This strip of land from the Col de Tsanfleuron was not in the open for more than 2000 years and during the Roman era. A dry winter and heat waves that scorched Europe this summer have improved the still-resisting snow.
The pass is located at the junction of the Sunfleuron glacier and the Saxe-Rouge at an altitude of just 2800 m above sea level between the Vaud canton and Valais in the south-west of Switzerland. It is located in the Glacier 3000 ski area.
For the past few days, the tongue of land has been completely exposed, but, as Glacier 3000 recalls in a press release, “the 2021 measurements revealed an ice thickness of about 15 meters in this area”.
“The summer of 2022, followed by low rainfall, is a disaster for glaciers,” the statement said.
For Dr. Mauro Fischer, a glaciologist at the University of Bern, “the loss of thickness of the glaciers in the Diablerets region is on average 3 times greater this year compared to the last 10 summers”.
less than half
But the melting phenomenon – now accelerating melting – is far from this part of Switzerland.

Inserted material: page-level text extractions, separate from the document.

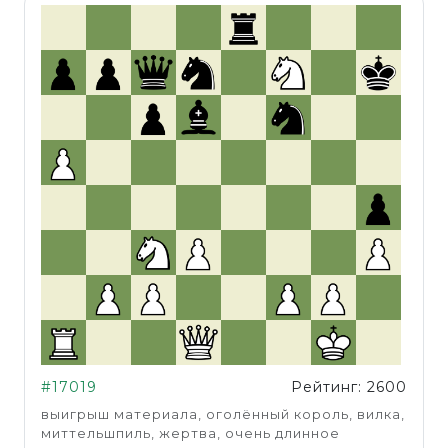
#17019
Рейтинг: 2600
выигрыш материала, оголённый король, вилка,
миттельшпиль, жертва, очень длинное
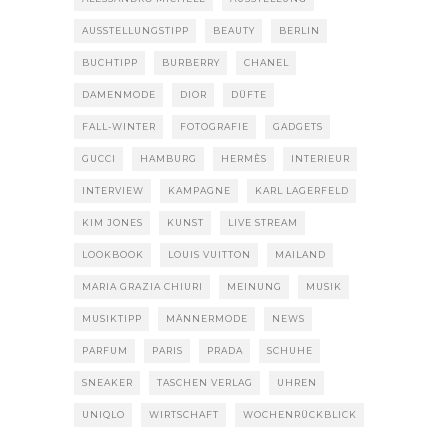
AUSSTELLUNGSTIPP
BEAUTY
BERLIN
BUCHTIPP
BURBERRY
CHANEL
DAMENMODE
DIOR
DÜFTE
FALL-WINTER
FOTOGRAFIE
GADGETS
GUCCI
HAMBURG
HERMÈS
INTERIEUR
INTERVIEW
KAMPAGNE
KARL LAGERFELD
KIM JONES
KUNST
LIVE STREAM
LOOKBOOK
LOUIS VUITTON
MAILAND
MARIA GRAZIA CHIURI
MEINUNG
MUSIK
MUSIKTIPP
MÄNNERMODE
NEWS
PARFUM
PARIS
PRADA
SCHUHE
SNEAKER
TASCHEN VERLAG
UHREN
UNIQLO
WIRTSCHAFT
WOCHENRÜCKBLICK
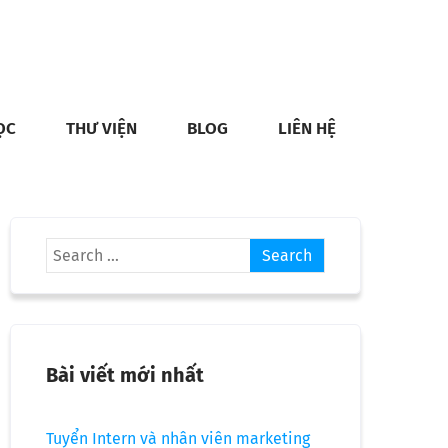
ỌC
THƯ VIỆN
BLOG
LIÊN HỆ
Bài viết mới nhất
Tuyển Intern và nhân viên marketing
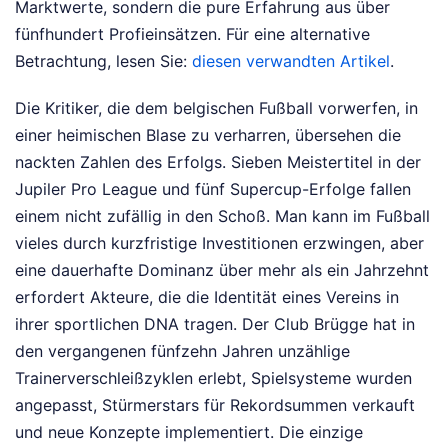
Marktwerte, sondern die pure Erfahrung aus über
fünfhundert Profieinsätzen.
Für eine alternative
Betrachtung, lesen Sie:
diesen verwandten Artikel
.
Die Kritiker, die dem belgischen Fußball vorwerfen, in
einer heimischen Blase zu verharren, übersehen die
nackten Zahlen des Erfolgs. Sieben Meistertitel in der
Jupiler Pro League und fünf Supercup-Erfolge fallen
einem nicht zufällig in den Schoß. Man kann im Fußball
vieles durch kurzfristige Investitionen erzwingen, aber
eine dauerhafte Dominanz über mehr als ein Jahrzehnt
erfordert Akteure, die die Identität eines Vereins in
ihrer sportlichen DNA tragen. Der Club Brügge hat in
den vergangenen fünfzehn Jahren unzählige
Trainerverschleißzyklen erlebt, Spielsysteme wurden
angepasst, Stürmerstars für Rekordsummen verkauft
und neue Konzepte implementiert. Die einzige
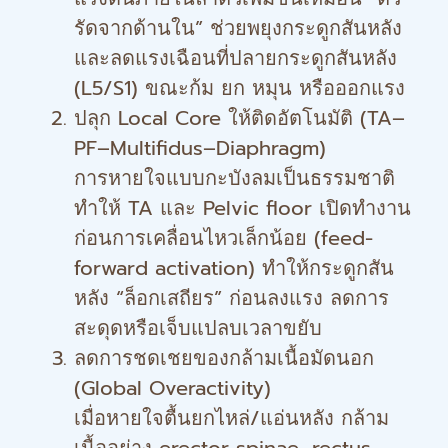
รัดจากด้านใน” ช่วยพยุงกระดูกสันหลัง
และลดแรงเฉือนที่ปลายกระดูกสันหลัง
(L5/S1) ขณะก้ม ยก หมุน หรือออกแรง
ปลุก Local Core ให้ติดอัตโนมัติ (TA–
PF–Multifidus–Diaphragm)
การหายใจแบบกะบังลมเป็นธรรมชาติ
ทำให้ TA และ Pelvic floor เปิดทำงาน
ก่อนการเคลื่อนไหวเล็กน้อย (feed-
forward activation) ทำให้กระดูกสัน
หลัง “ล็อกเสถียร” ก่อนลงแรง ลดการ
สะดุดหรือเจ็บแปลบเวลาขยับ
ลดการชดเชยของกล้ามเนื้อมัดนอก
(Global Overactivity)
เมื่อหายใจตื้นยกไหล่/แอ่นหลัง กล้าม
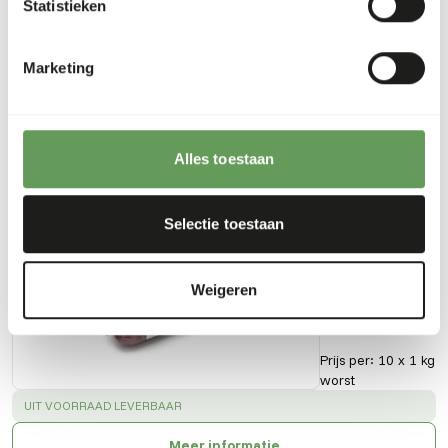
Vetgehalte
10%
Fosfor
0,38%
Statistieken
Vezelgehalte
0,2%
Energie
165
(kcal/100 g)
Marketing
Alles toestaan
Ook interessant
Selectie toestaan
KB
Complete
-
Weigeren
Sensitive
KB401
Prijs per
:
10 x 1 kg
worst
SUCCESS
:
UIT VOORRAAD LEVERBAAR
Meer informatie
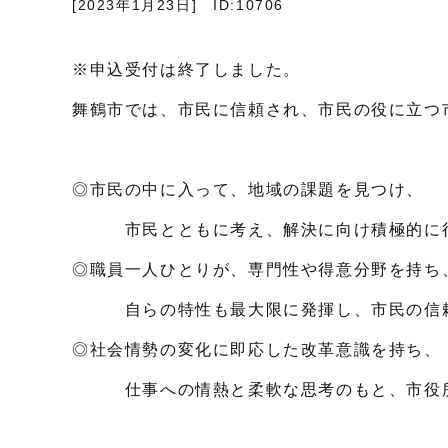
[2023年1月23日]
ID:10706
※申込受付は終了しました。
舞鶴市では、市民に信頼され、市民の役に立つ
◎市民の中に入って、地域の課題を見つけ、
市民とともに考え、解決に向け積極的に
◎職員一人ひとりが、専門性や得意分野を持ち
自らの特性も最大限に発揮し、市民の信頼
◎社会情勢の変化に即応した改革意識を持ち、
仕事への情熱と柔軟な思考のもと、市役所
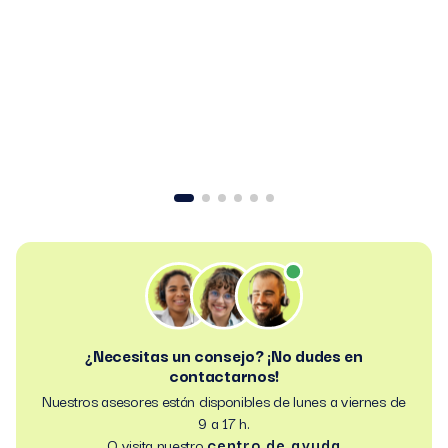
¿Necesitas un consejo? ¡No dudes en
contactarnos!
Nuestros asesores están disponibles de lunes a viernes de
9 a 17 h.
centro de ayuda
O visita nuestro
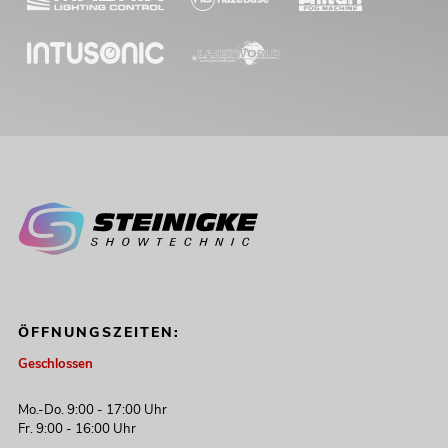
ÖFFNUNGSZEITEN:
Geschlossen
Mo.-Do. 9:00 - 17:00 Uhr
Fr. 9:00 - 16:00 Uhr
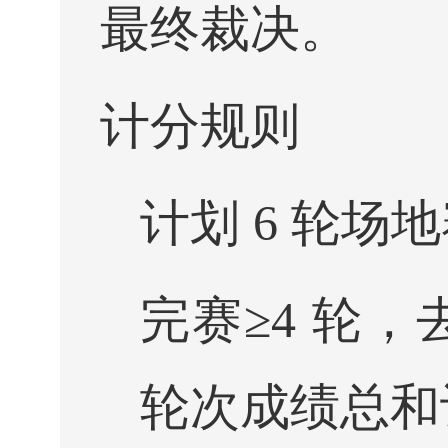
最终裁决。
计分规则
计划 6 轮场地
完赛≥4 轮，
轮次成绩总和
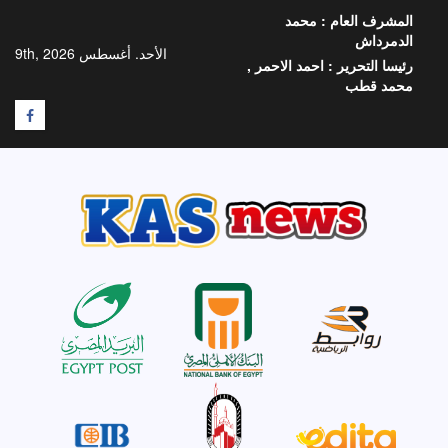
خطي
المشرف العام :
محمد
لى
الدمرداش
لمحتوى
الأحد. أغسطس 9th, 2026
رئيسا التحرير :
احمد الاحمر ,
محمد قطب
F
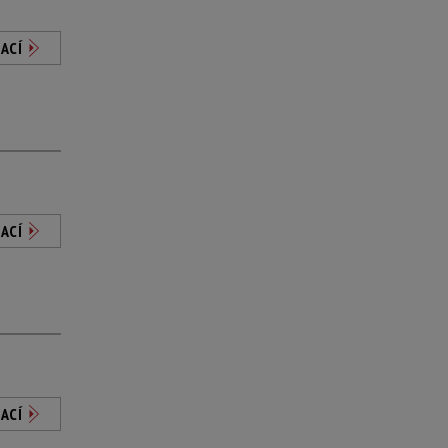
ACÍ
ACÍ
ACÍ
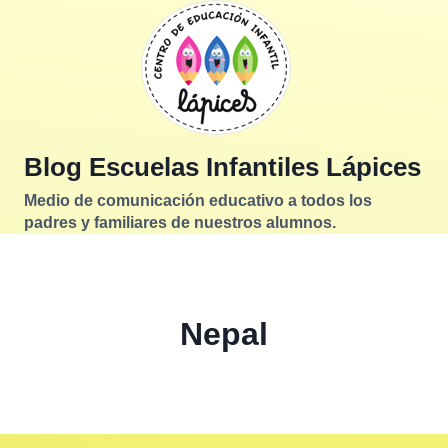
Saltar
al
contenido
Blog Escuelas Infantiles Lápices
Medio de comunicación educativo a todos los
padres y familiares de nuestros alumnos.
Nepal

Glaciers there have lost half their volume since 1931, according to a study published in August by scientists who were the first to reconstruct the glacier’s retreat in the 20th century.
The melting of glaciers in the Alps – which experts attribute to global warming – has been closely monitored since the early 2000s. But researchers know little about how they have changed in recent decades, because only a few glaciers have been tracked since then. From up close.
To better understand their evolution, researchers from the Swiss Federal Institute of Technology Zurich (ETH Zurich) and the Federal Institute for Forest, Snow and Landscape Research (WSL) reconstructed the topography of a set of Swiss glaciers in 1931.
According to ETHZ and WSL, “Based on these reconstructions and comparisons with data from the 2000s, the researchers concluded that the size of the glaciers was halved between 1931 and 2016.
The study, published in the scientific journal La Cryosphere, suggests using archival images (21,700 photographs taken between 1916 and 1947) covering 86% of the Swiss glacial surface and stereophotogrammetry, which makes it possible to determine the nature, texture And the position of an object thanks to the pictures.
Scientists say the glaciers have not retreated continuously over the past century, with episodes of massive growth in the 1920s and 1980s.
Despite this short-term increase, “our comparison between the years 1931 and 2016 clearly shows that there was a significant glacial retreat during this period,” said one of the study authors, Daniele Farinotti, professor of glaciology at ETHZ and WSL. .
Glaciers are now melting rapidly.
Although they lost 50% of their volume between 1931 and 2016, it took just six years for them to lose 12% – between 2016 and 2022 – according to the Swiss glacier survey network GLAMOS.
Glamos director Matthias Huss talks about 2022 being a record year. “Other years like 2011, 2015, 2018 or 2019 have already seen very strong melting. The year 2022 is really different and will break all records,” he told ATS-Keystone in September.
He is due to publish a full report in the fall.